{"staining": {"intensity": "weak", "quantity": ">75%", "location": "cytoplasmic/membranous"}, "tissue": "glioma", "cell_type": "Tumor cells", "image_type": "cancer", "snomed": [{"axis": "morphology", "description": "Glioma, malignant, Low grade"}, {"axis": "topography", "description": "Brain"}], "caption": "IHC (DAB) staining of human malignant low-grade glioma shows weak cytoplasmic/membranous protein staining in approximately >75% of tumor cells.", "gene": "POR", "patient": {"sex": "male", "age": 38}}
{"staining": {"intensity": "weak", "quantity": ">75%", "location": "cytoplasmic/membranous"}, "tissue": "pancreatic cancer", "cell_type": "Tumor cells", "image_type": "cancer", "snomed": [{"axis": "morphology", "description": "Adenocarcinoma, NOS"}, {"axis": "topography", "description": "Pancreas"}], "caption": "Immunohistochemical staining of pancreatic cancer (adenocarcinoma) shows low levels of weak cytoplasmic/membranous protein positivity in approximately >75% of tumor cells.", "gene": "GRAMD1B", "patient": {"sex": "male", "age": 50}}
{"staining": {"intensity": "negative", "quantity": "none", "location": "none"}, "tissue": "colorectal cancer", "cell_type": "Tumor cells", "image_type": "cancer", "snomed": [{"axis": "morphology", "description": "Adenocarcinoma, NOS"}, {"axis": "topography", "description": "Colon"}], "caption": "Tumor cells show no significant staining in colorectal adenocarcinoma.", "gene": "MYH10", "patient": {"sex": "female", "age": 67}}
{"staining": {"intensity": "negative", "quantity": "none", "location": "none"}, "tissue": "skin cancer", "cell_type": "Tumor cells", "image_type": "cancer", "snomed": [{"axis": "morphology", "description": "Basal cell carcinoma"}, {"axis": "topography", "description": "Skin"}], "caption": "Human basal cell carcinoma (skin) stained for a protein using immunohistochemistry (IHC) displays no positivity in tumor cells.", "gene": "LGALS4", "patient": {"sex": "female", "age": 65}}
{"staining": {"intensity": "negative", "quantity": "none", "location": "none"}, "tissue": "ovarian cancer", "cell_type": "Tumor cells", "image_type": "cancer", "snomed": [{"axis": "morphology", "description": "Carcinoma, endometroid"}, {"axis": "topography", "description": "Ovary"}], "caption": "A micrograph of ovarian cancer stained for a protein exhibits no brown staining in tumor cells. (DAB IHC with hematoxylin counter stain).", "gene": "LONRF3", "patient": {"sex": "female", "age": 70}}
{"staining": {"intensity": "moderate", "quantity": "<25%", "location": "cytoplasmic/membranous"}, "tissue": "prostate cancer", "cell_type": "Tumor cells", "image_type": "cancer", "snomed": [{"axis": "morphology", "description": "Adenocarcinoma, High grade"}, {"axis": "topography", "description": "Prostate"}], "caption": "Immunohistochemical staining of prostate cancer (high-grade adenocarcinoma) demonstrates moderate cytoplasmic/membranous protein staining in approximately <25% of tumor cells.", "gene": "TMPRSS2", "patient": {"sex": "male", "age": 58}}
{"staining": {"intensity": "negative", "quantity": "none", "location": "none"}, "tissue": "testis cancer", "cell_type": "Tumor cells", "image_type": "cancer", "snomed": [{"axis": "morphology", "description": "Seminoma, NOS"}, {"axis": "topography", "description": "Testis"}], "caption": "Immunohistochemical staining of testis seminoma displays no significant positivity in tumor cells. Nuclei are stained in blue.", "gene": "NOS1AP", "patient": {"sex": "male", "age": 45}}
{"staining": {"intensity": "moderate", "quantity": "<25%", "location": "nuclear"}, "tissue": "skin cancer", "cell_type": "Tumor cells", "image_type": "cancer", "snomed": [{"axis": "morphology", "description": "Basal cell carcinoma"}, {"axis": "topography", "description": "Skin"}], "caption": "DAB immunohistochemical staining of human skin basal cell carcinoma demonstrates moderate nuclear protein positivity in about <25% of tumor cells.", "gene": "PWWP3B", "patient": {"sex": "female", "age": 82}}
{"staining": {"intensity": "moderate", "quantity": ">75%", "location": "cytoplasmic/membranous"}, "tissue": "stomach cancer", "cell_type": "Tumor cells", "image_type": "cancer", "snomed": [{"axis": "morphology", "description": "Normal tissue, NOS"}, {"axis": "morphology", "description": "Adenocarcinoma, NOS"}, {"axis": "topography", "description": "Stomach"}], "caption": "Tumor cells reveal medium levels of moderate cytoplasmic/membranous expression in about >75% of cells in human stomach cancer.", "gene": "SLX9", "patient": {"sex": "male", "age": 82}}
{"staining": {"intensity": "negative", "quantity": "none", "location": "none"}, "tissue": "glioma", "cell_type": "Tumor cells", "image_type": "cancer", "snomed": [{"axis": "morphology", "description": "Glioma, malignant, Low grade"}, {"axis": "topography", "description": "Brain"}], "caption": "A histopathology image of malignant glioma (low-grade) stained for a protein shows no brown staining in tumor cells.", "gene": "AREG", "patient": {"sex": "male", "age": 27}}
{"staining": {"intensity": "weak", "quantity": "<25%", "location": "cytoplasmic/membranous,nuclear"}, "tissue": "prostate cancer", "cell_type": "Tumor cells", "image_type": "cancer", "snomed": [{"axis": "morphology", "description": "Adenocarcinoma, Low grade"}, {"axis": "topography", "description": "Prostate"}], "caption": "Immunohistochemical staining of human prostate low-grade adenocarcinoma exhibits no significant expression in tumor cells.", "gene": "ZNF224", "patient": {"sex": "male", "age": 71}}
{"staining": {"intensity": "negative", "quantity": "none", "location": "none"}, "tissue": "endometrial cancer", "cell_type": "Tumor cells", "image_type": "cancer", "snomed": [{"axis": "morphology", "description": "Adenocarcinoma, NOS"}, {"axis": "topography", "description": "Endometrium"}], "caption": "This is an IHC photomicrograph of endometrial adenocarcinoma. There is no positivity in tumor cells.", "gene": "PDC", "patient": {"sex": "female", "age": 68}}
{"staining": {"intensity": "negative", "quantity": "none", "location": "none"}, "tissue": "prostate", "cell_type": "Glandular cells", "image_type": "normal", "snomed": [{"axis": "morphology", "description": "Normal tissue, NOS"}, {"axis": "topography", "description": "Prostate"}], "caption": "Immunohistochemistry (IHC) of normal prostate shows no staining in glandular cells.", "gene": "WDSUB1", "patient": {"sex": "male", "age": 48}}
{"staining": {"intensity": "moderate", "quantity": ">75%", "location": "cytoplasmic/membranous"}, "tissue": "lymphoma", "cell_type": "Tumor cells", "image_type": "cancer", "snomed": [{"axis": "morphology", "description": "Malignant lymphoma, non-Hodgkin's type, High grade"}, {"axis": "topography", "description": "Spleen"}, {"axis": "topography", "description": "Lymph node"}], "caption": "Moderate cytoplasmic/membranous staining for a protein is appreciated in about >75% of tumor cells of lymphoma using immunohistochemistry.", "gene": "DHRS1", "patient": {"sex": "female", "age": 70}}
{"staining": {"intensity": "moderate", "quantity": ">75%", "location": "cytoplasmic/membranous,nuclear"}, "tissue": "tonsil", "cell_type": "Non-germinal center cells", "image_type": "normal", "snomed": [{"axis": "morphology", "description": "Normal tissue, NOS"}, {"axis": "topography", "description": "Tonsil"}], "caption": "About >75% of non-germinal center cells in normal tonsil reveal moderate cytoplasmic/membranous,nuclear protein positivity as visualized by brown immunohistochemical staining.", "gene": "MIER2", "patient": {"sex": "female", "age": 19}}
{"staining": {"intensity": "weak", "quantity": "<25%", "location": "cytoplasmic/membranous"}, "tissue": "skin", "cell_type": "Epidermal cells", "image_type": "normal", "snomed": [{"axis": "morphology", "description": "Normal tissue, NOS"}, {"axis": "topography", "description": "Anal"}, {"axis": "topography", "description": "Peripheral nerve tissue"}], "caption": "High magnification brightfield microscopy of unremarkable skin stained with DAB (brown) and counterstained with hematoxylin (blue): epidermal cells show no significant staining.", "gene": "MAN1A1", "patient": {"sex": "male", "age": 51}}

● **TASK**: Your answer must be the line containing "of non-germinal center" and every line after it through the end of the records above, reproduced exactly and alone.

● **SOLUTION FOR THIS TASK**:
{"staining": {"intensity": "moderate", "quantity": ">75%", "location": "cytoplasmic/membranous,nuclear"}, "tissue": "tonsil", "cell_type": "Non-germinal center cells", "image_type": "normal", "snomed": [{"axis": "morphology", "description": "Normal tissue, NOS"}, {"axis": "topography", "description": "Tonsil"}], "caption": "About >75% of non-germinal center cells in normal tonsil reveal moderate cytoplasmic/membranous,nuclear protein positivity as visualized by brown immunohistochemical staining.", "gene": "MIER2", "patient": {"sex": "female", "age": 19}}
{"staining": {"intensity": "weak", "quantity": "<25%", "location": "cytoplasmic/membranous"}, "tissue": "skin", "cell_type": "Epidermal cells", "image_type": "normal", "snomed": [{"axis": "morphology", "description": "Normal tissue, NOS"}, {"axis": "topography", "description": "Anal"}, {"axis": "topography", "description": "Peripheral nerve tissue"}], "caption": "High magnification brightfield microscopy of unremarkable skin stained with DAB (brown) and counterstained with hematoxylin (blue): epidermal cells show no significant staining.", "gene": "MAN1A1", "patient": {"sex": "male", "age": 51}}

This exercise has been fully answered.